_Extract provided:_
======

In essence, Mr Doust has had a number of concerns over the handling of the outcomes of a number of court cases that he was involved in. The appellant came into contact with Mr Hammond after receiving advice from another lawyer named Mr Thompson. The appellant had received advice from Mr Thompson in relation to possible defamation proceedings if the manuscript was published. The conflict arose in relation to that representation. Therefore, Mr Doust sought new representation.
Prior to Mr Hammond becoming involved, Mr Doust had sent a copy of the manuscript or parts of the manuscript to a number of people that were named in the manuscript, inviting their input or comment. This included Mr M. As a result, Mr M instructed Mr Martin Bennett to represent him in relation to the matter. By the time Mr Hammond became involved, Mr Doust had already had contact with Mr Bennett and there had been an appearance in the Supreme Court.
At that appearance, Mr Doust gave an undertaking on an interim basis not to publish the manuscript and a further appearance was scheduled for 7 August 2013 to allow Mr Doust to obtain some advice. At this time, Mr Bennett was pushing for an injunction to stop the publishing of the manuscript and his client's costs. I have heard evidence from both sides of what occurred once Mr Hammond commenced representing Mr Doust and what the specific retainer was. There are competing versions of events.
Some further explanation is required of the 'background to the background' that is apparent from the evidence at trial.
More than a decade ago, the appellant became convinced that his business was the victim of a scam or fraud involving printer cartridges. He believed or claimed that an employee of his was receiving financial kickbacks for causing the business to order unneeded printer cartridges at inflated prices. He made a complaint and the employee was charged.

======

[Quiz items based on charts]
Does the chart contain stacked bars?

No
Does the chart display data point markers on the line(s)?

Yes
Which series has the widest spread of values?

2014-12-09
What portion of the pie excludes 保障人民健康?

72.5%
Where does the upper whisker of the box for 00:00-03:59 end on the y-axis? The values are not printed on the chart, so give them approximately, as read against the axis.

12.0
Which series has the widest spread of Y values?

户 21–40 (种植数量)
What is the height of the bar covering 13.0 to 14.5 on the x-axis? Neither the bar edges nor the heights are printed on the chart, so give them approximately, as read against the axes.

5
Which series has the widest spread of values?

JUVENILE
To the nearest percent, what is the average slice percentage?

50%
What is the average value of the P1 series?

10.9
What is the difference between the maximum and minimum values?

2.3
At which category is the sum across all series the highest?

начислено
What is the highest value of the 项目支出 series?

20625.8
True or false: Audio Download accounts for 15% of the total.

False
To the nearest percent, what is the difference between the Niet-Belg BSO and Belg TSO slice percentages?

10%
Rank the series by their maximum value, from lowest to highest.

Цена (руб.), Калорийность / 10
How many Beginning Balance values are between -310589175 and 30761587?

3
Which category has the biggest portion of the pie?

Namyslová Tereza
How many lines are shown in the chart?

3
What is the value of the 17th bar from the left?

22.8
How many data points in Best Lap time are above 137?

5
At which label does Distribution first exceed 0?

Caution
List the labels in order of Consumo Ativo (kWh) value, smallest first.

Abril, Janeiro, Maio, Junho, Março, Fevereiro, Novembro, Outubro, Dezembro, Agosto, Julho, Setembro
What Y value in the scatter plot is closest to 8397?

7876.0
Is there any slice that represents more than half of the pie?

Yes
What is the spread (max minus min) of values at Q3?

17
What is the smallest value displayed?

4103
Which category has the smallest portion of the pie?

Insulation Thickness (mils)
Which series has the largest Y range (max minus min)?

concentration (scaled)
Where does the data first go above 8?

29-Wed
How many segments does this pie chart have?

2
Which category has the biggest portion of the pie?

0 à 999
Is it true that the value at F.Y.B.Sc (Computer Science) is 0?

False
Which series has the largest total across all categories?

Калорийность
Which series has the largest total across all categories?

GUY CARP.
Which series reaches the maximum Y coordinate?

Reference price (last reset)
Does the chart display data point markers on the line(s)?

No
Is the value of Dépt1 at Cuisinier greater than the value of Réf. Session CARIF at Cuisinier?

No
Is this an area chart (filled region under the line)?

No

======

_Tasks:_
1 - Print the court extract, starting at "At that appearance, Mr" and ending at "evidence at trial.".
2 - Carry on the court extract about Mr Doust's dispute, picking up right after its final sentence.
The listing comes from a different source than the court extract.

_Answers for this exercise:_
1 -
At that appearance, Mr Doust gave an undertaking on an interim basis not to publish the manuscript and a further appearance was scheduled for 7 August 2013 to allow Mr Doust to obtain some advice. At this time, Mr Bennett was pushing for an injunction to stop the publishing of the manuscript and his client's costs. I have heard evidence from both sides of what occurred once Mr Hammond commenced representing Mr Doust and what the specific retainer was. There are competing versions of events.
Some further explanation is required of the 'background to the background' that is apparent from the evidence at trial.

2 -
When the matter went to trial in the Magistrates Court, the employee was defended by a local lawyer - the Mr M to whom the appellant sent part of his manuscript, who then retained Mr Bennett. Mr M, as defence counsel, cross‑examined the appellant. The former employee was ultimately acquitted. The appellant was unhappy about that and took the view that justice had not been done.
According to reasons published in a subsequent single judge appeal, the appellant confronted the former employee outside the courtroom and made disparaging remarks, implicitly calling the former employee's religious convictions into question. The conflict escalated when Mr M intervened. According to subsequent court records, the appellant assaulted Mr M, a man of over 60 years of age. The appellant was charged with aggravated assault.
At first instance, in the Magistrates Court, the appellant was acquitted of that charge. On a State appeal, before a single judge, the acquittal was overturned because of errors of fact by the magistrate at first instance. A judgement of conviction was entered. The appellant's appeal from conviction was dismissed by the Court of Appeal. The appellant's application for special leave was refused by the High Court. It is apparent that the appellant does not accept the justice of his conviction for assault.
Some years later, the appellant is said to have completed a book called 'Crimes Against Justice'. The promise of the title is more than fulfilled by the incredible allegations made in the text, at least, those portions of the text that have been revealed.
Within the appeal book is a document entitled 'Confidential Aide Memoire' prepared by the solicitors for the respondent. That document sets out about 30 references to Mr M in the portions of the manuscript that the appellant sent him. It is sufficient to say that these excerpts allege and insinuate, as both fact and the author's opinion, that Mr M fabricated evidence, misled the court, corrupted the police and judiciary, and perverted the course of justice.
Having worked on the book for some years, with no apparent need or requirement for immediate publication and in fact no publisher, the appellant sent part of the draft of the book to Mr M, containing passages of the kind I have described above, telling Mr M that he, the appellant, intended to publish the book, and invited Mr M's comments. He gave Mr M just 10 days to respond, telling him:
I will attempt to incorporate your comments in the form of a fair 'right to reply' or similar. Please note, however, that I do not undertake to publish your comments in full, or at all if irrelevant and while I will attempt to represent your position accurately I may edit or summarise your comments for the purpose of publication.
Having poked a bear in this way, the inevitable reaction was easy to predict.
A week later, the appellant received a letter from the lawyer's legal representative, Mr Martin Bennett. In the letter, Mr Bennett cogently set out what he regarded as the defamatory nature of the intended publication, demanded an undertaking not to publish such comments, and threatened proceedings for an injunction if the undertaking was not provided by close of business the next day.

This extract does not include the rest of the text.